- Text excerpt -
- Opening Delimiter -

After that, I returned to The Record for a while and then left to cover tech business at BusinessWeek. I left there to start an online TV business show on MSN Money and then, after that, moved on to CNBC, working on their special projects and Fast Money team.
Throughout it all, I wrote fiction on the side. But I never got published until I had my second daughter and decided I wasn’t going to go back to breaking news for a bit and, instead, would give my fiction all my attention. If I didn’t have an agent in a year, I decided I’d return to journalism. Fortunately, Paula Munier, my wonderful agent, saw something in my work and took me under her wing. I published my first novel a year a couple years after Olivia, my youngest, was born.
Learning to write my first publishable novel was an education. But journalism is a career about constantly educating oneself on something new. So it felt right going back to school during Covid when the bookstores were closed. I was a bit old for the program, but I had some amazing teachers like television writer and author Robin Epstein who really helped me evaluate my writing in a different way as well as understand what skills I could bring from the novel world to writing for a visual medium and which ones didn’t translate.
Q: For anyone who is curious about becoming a journalist, author or a screenwriter, what is your advice for them?

- Closing Delimiter -

Dataset entries:
- Opening Delimiter -

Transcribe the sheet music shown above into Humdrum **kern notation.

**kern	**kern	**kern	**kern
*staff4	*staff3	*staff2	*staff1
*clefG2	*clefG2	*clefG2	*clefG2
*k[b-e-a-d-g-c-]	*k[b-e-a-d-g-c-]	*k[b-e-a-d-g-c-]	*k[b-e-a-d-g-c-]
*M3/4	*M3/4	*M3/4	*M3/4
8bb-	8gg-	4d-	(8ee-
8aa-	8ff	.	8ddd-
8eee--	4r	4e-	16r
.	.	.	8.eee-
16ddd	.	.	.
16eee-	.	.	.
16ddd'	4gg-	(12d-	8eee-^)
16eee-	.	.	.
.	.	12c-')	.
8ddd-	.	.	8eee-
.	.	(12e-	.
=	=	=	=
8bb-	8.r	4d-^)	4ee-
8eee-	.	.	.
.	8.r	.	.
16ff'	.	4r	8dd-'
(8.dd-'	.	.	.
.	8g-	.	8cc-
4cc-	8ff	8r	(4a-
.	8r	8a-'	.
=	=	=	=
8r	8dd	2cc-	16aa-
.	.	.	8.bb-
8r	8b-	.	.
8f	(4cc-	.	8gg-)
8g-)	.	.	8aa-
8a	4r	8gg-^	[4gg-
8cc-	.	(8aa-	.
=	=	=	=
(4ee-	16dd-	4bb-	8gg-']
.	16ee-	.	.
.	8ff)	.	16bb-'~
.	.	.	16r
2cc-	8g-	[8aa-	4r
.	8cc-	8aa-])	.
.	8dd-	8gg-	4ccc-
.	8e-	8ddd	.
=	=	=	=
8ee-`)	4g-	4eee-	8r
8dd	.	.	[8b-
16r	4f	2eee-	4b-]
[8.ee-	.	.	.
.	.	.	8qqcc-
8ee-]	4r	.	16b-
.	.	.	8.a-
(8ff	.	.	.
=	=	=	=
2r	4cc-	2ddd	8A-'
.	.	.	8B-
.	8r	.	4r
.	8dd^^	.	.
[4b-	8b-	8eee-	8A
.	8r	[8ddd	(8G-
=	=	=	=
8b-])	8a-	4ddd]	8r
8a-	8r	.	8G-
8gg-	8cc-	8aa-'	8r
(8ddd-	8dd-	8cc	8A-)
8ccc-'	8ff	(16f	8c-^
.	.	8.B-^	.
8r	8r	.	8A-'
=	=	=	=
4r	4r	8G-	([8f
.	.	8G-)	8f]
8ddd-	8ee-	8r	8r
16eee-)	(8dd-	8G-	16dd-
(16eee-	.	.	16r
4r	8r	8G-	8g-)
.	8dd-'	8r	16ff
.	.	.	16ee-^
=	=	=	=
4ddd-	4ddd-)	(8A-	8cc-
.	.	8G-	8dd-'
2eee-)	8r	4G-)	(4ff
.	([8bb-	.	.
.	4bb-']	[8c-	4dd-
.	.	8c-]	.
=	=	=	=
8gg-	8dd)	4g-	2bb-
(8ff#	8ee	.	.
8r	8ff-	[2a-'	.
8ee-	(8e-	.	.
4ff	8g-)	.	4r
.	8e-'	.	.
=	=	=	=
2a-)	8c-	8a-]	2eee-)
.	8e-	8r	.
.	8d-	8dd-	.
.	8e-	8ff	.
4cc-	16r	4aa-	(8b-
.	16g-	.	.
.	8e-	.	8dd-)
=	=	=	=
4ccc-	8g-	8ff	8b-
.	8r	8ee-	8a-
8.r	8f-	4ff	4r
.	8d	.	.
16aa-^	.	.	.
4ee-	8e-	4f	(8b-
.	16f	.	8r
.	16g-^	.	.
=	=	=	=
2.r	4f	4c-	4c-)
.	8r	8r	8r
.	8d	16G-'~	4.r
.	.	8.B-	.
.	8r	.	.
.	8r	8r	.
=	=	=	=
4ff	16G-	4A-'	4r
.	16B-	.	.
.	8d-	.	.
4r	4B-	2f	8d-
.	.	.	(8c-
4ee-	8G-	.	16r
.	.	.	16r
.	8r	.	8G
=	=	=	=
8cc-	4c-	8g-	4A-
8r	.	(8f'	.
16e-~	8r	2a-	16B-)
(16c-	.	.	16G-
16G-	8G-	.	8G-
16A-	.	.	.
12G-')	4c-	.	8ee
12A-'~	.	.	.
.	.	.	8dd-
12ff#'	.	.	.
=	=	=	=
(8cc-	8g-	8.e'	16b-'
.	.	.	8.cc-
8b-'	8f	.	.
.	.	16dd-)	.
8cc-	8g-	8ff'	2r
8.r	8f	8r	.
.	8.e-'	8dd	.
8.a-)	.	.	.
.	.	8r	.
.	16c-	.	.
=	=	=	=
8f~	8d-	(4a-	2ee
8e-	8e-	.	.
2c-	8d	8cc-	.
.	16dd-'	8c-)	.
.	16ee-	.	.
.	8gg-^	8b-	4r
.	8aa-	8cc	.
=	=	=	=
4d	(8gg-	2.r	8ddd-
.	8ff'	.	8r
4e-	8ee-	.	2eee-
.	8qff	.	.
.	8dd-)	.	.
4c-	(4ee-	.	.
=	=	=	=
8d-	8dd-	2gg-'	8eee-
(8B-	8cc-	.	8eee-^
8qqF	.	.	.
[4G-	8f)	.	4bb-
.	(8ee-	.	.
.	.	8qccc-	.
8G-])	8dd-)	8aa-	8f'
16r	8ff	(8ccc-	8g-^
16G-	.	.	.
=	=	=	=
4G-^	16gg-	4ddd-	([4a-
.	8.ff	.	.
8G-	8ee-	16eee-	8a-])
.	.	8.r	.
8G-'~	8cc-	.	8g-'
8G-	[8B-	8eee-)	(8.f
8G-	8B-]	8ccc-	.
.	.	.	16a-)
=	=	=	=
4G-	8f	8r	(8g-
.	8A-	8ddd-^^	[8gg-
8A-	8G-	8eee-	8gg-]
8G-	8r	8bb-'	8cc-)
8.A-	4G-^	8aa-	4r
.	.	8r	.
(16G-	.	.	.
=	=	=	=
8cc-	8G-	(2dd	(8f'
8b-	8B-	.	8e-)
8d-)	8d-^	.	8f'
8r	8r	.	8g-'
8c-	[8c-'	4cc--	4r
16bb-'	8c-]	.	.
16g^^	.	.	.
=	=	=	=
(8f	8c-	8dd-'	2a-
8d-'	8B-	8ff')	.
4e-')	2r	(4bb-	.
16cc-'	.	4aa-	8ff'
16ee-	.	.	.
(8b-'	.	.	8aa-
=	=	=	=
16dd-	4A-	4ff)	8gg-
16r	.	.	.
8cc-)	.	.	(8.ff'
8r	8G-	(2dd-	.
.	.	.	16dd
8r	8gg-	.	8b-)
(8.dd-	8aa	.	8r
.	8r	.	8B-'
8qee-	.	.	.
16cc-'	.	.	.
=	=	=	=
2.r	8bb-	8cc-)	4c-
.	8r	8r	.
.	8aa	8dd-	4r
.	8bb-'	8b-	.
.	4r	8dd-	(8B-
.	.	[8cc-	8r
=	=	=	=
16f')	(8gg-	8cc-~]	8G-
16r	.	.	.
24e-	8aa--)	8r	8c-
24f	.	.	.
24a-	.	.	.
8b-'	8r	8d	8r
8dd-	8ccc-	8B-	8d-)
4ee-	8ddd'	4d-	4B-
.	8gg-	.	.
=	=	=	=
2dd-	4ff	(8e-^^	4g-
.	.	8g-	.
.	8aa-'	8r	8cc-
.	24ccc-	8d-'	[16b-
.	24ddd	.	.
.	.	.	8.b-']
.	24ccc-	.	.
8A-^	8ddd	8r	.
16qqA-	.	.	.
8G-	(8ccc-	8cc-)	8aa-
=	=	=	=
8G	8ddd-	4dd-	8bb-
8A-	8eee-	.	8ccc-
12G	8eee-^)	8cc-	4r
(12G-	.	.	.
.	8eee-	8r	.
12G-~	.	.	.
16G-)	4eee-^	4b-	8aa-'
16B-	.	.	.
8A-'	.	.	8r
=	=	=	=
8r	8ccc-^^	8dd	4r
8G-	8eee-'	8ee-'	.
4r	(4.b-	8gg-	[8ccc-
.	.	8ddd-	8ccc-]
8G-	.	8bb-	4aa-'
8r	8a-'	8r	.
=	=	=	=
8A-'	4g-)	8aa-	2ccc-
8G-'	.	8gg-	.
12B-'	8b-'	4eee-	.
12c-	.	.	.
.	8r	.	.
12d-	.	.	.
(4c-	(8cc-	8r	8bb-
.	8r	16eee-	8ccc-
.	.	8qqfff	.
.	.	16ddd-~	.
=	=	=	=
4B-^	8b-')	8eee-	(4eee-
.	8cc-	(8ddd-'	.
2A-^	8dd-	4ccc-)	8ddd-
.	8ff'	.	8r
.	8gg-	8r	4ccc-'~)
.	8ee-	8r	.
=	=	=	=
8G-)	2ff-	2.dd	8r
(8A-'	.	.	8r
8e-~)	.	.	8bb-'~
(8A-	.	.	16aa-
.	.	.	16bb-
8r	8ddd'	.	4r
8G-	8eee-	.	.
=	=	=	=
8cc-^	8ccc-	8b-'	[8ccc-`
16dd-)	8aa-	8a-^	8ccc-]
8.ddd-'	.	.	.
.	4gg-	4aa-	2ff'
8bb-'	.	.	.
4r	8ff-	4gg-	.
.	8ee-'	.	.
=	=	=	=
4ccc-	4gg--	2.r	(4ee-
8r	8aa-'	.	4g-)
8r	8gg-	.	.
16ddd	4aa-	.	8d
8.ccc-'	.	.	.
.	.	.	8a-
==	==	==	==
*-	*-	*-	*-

- Closing Delimiter -

- Questions -
1 > Reproduce the interview excerpt word for word, everything from "After that, I" down to "Fast Money team.".
2 > Carry on the interview excerpt about the journalist-turned-novelist's career from the point where it stops.
The material above has no connection to the interview excerpt.

- Answers to each task -
1 >
After that, I returned to The Record for a while and then left to cover tech business at BusinessWeek. I left there to start an online TV business show on MSN Money and then, after that, moved on to CNBC, working on their special projects and Fast Money team.

2 >
A: Write every day. I know everyone says it, but it’s true. Writing is a craft and the more you do it, the better you become. Write blog posts. Write for your local newspaper or magazine. Write letters to the editor. Also, learn to pitch. Writing as a career is about selling your writing, so learn how to write a compelling pitch that will make an editor say, I’d love to have that story and I think this is the right person to write it. They have an interesting voice and are asking the right questions. Also, don’t have much of an ego. Writing is rewriting—and being told to rewrite. You have to get on board with that in order to be published in any format.
Q: When I asked about what it was like writing and tv producing for BusinessWeek Magazine, New Jersey’s The Record Newspaper, The Boston Globe, MSN Money and CNBC, you wrote The best part of my former career was interviewing people whom I’d never have had access to otherwise. I’ve spoken with Jeff Bezos for MSN Money, Elon Musk for a leadership series on CNBC, Meg Whitman at BusinessWeek, Mark Zuckerberg, Richard Branson etc. Did you ever find yourself being starstruck when interviewing Jeff Bezos, Elon Musk, Meg Whitman, Mark Zuckerberg & Richard Branson? Did you also interview authors, actors, politicians & even criminals?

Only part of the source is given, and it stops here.